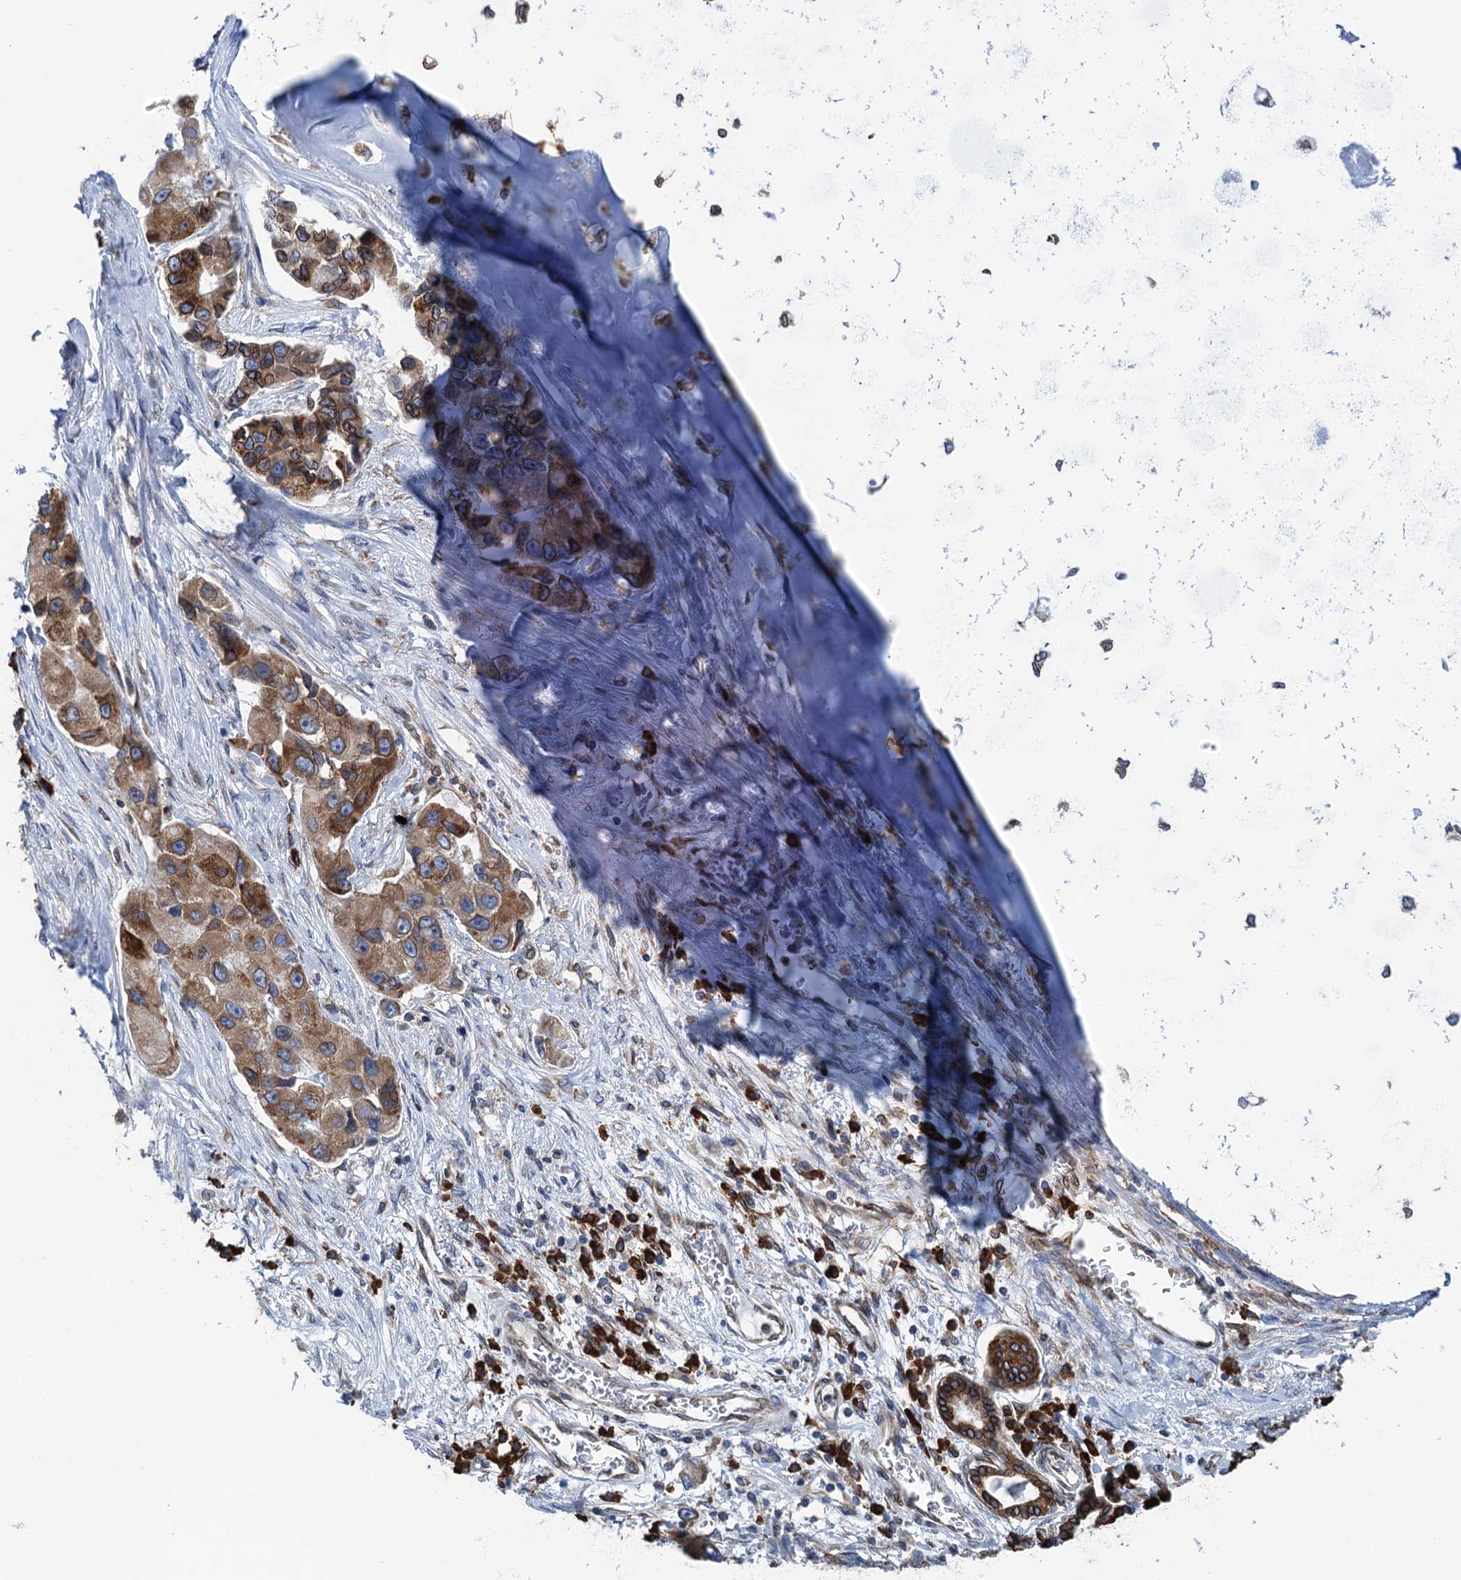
{"staining": {"intensity": "moderate", "quantity": ">75%", "location": "cytoplasmic/membranous"}, "tissue": "lung cancer", "cell_type": "Tumor cells", "image_type": "cancer", "snomed": [{"axis": "morphology", "description": "Adenocarcinoma, NOS"}, {"axis": "topography", "description": "Lung"}], "caption": "Moderate cytoplasmic/membranous protein staining is identified in approximately >75% of tumor cells in lung cancer.", "gene": "TMEM205", "patient": {"sex": "female", "age": 54}}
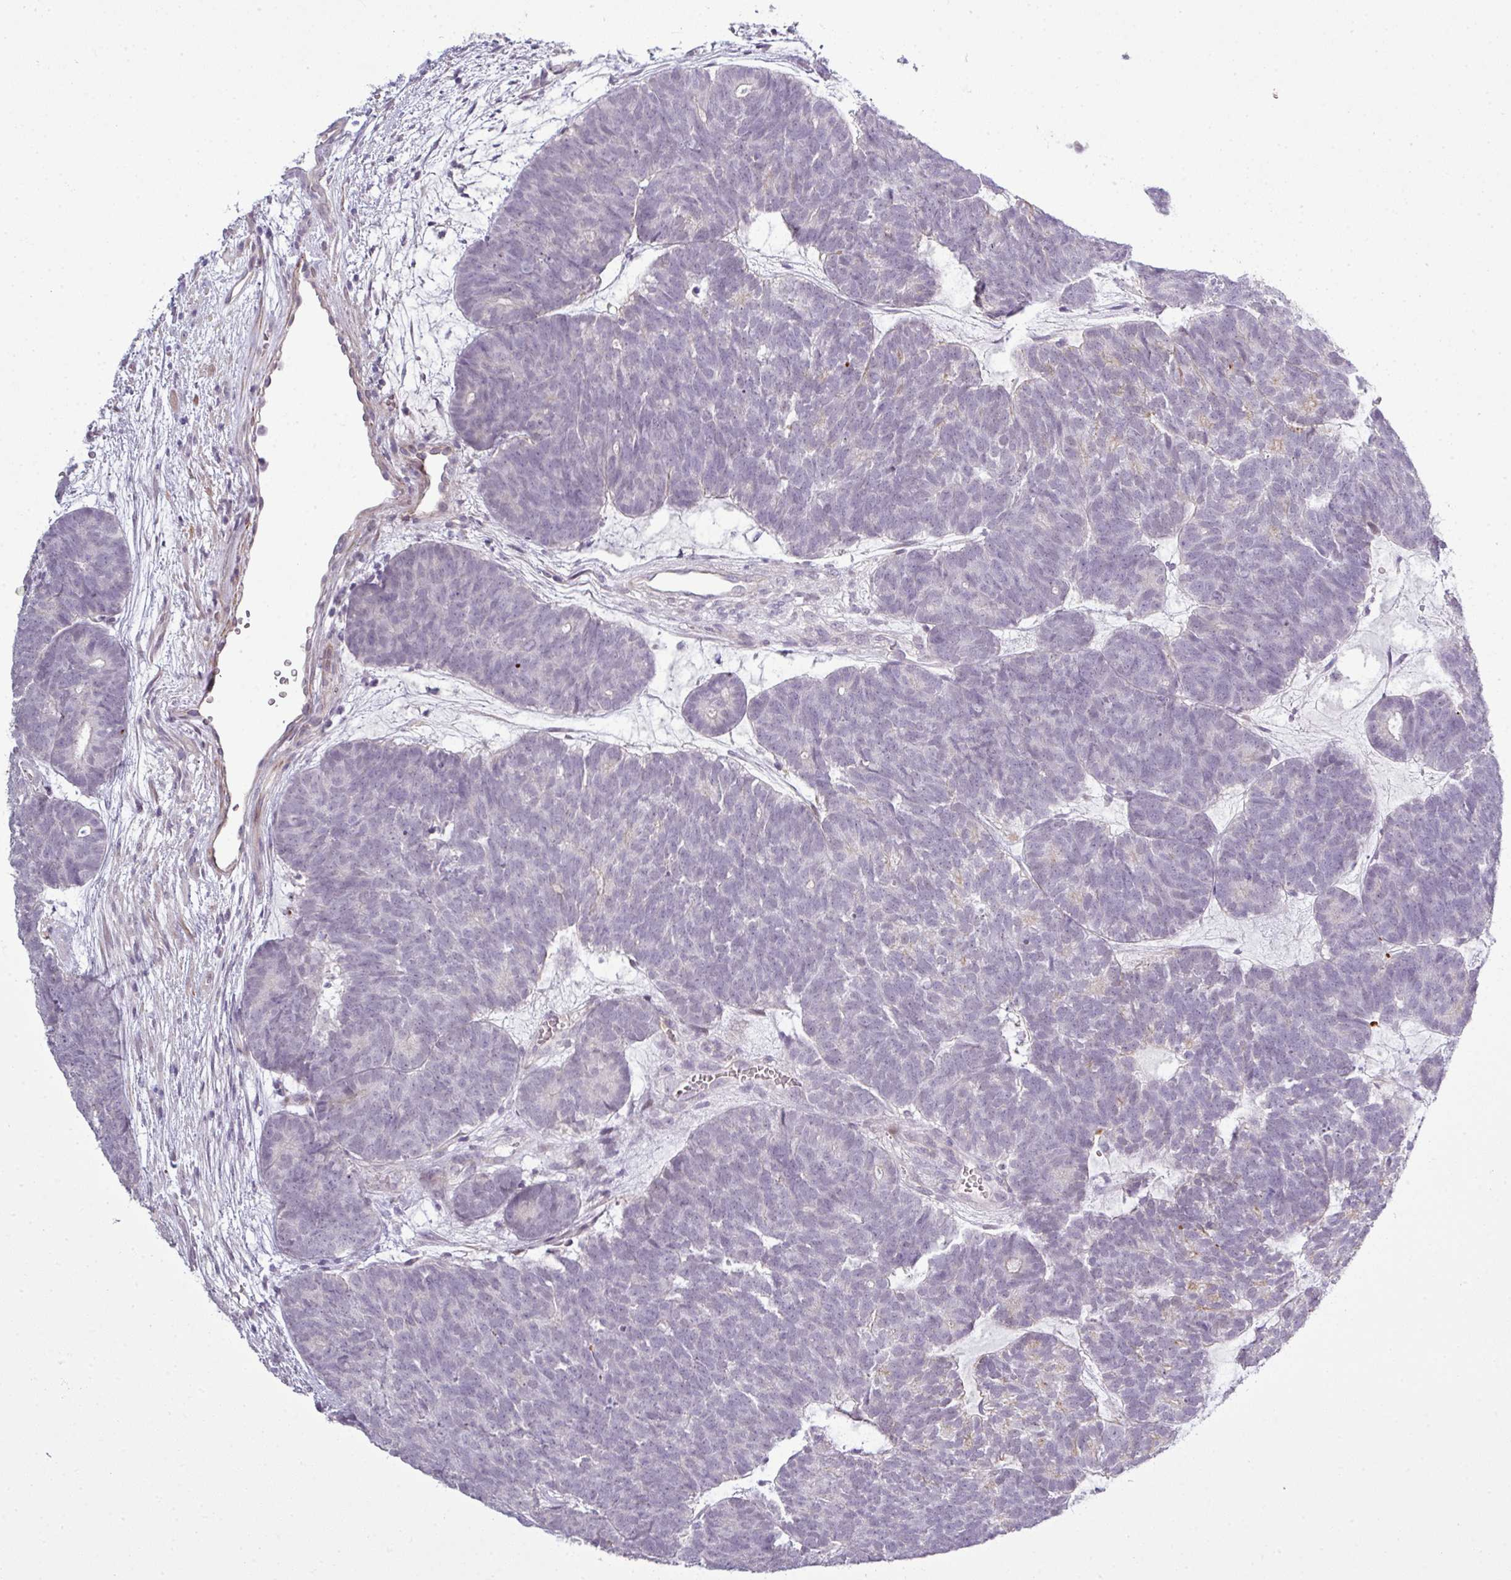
{"staining": {"intensity": "negative", "quantity": "none", "location": "none"}, "tissue": "head and neck cancer", "cell_type": "Tumor cells", "image_type": "cancer", "snomed": [{"axis": "morphology", "description": "Adenocarcinoma, NOS"}, {"axis": "topography", "description": "Head-Neck"}], "caption": "Adenocarcinoma (head and neck) was stained to show a protein in brown. There is no significant positivity in tumor cells. (DAB immunohistochemistry (IHC) with hematoxylin counter stain).", "gene": "ZNF688", "patient": {"sex": "female", "age": 81}}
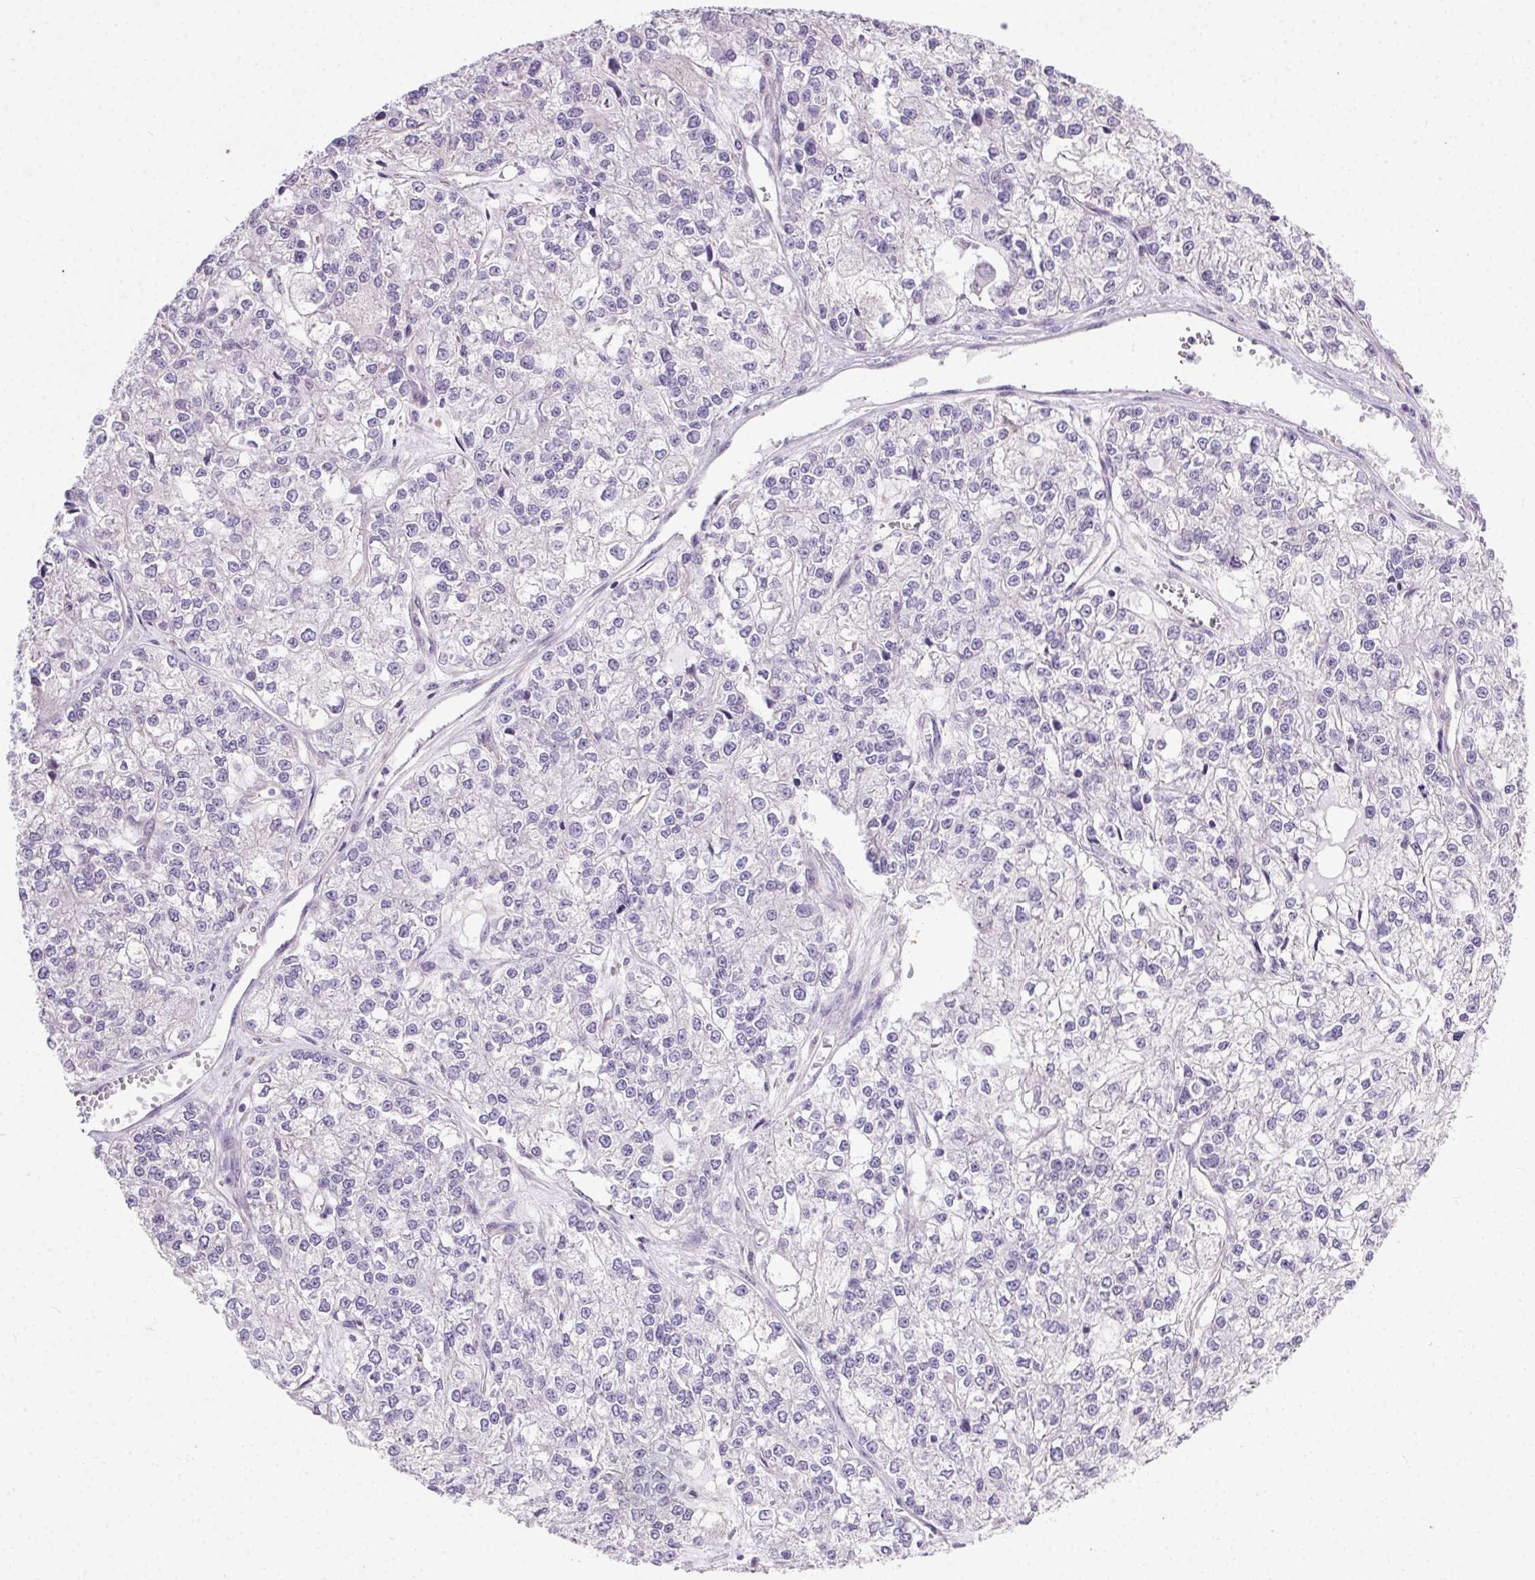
{"staining": {"intensity": "negative", "quantity": "none", "location": "none"}, "tissue": "ovarian cancer", "cell_type": "Tumor cells", "image_type": "cancer", "snomed": [{"axis": "morphology", "description": "Carcinoma, endometroid"}, {"axis": "topography", "description": "Ovary"}], "caption": "A high-resolution micrograph shows immunohistochemistry (IHC) staining of ovarian cancer, which shows no significant expression in tumor cells.", "gene": "SNX31", "patient": {"sex": "female", "age": 64}}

• [REQUIRED WORK] Everything from the first line of the listing above through the line that contains "(head and neck)" is to be restated word for word, minus the pictures.

• [PROBLEM SOLUTION]
{"staining": {"intensity": "moderate", "quantity": ">75%", "location": "cytoplasmic/membranous"}, "tissue": "lung cancer", "cell_type": "Tumor cells", "image_type": "cancer", "snomed": [{"axis": "morphology", "description": "Adenocarcinoma, NOS"}, {"axis": "topography", "description": "Lung"}], "caption": "Moderate cytoplasmic/membranous protein staining is identified in approximately >75% of tumor cells in lung cancer.", "gene": "TMEM205", "patient": {"sex": "female", "age": 54}}
{"staining": {"intensity": "negative", "quantity": "none", "location": "none"}, "tissue": "head and neck cancer", "cell_type": "Tumor cells", "image_type": "cancer", "snomed": [{"axis": "morphology", "description": "Adenocarcinoma, NOS"}, {"axis": "topography", "description": "Head-Neck"}], "caption": "Adenocarcinoma (head and neck) was stained to show a protein in brown. There is no significant positivity in tumor cells. (DAB immunohistochemistry (IHC) with hematoxylin counter stain).", "gene": "ZNF688", "patient": {"sex": "female", "age": 81}}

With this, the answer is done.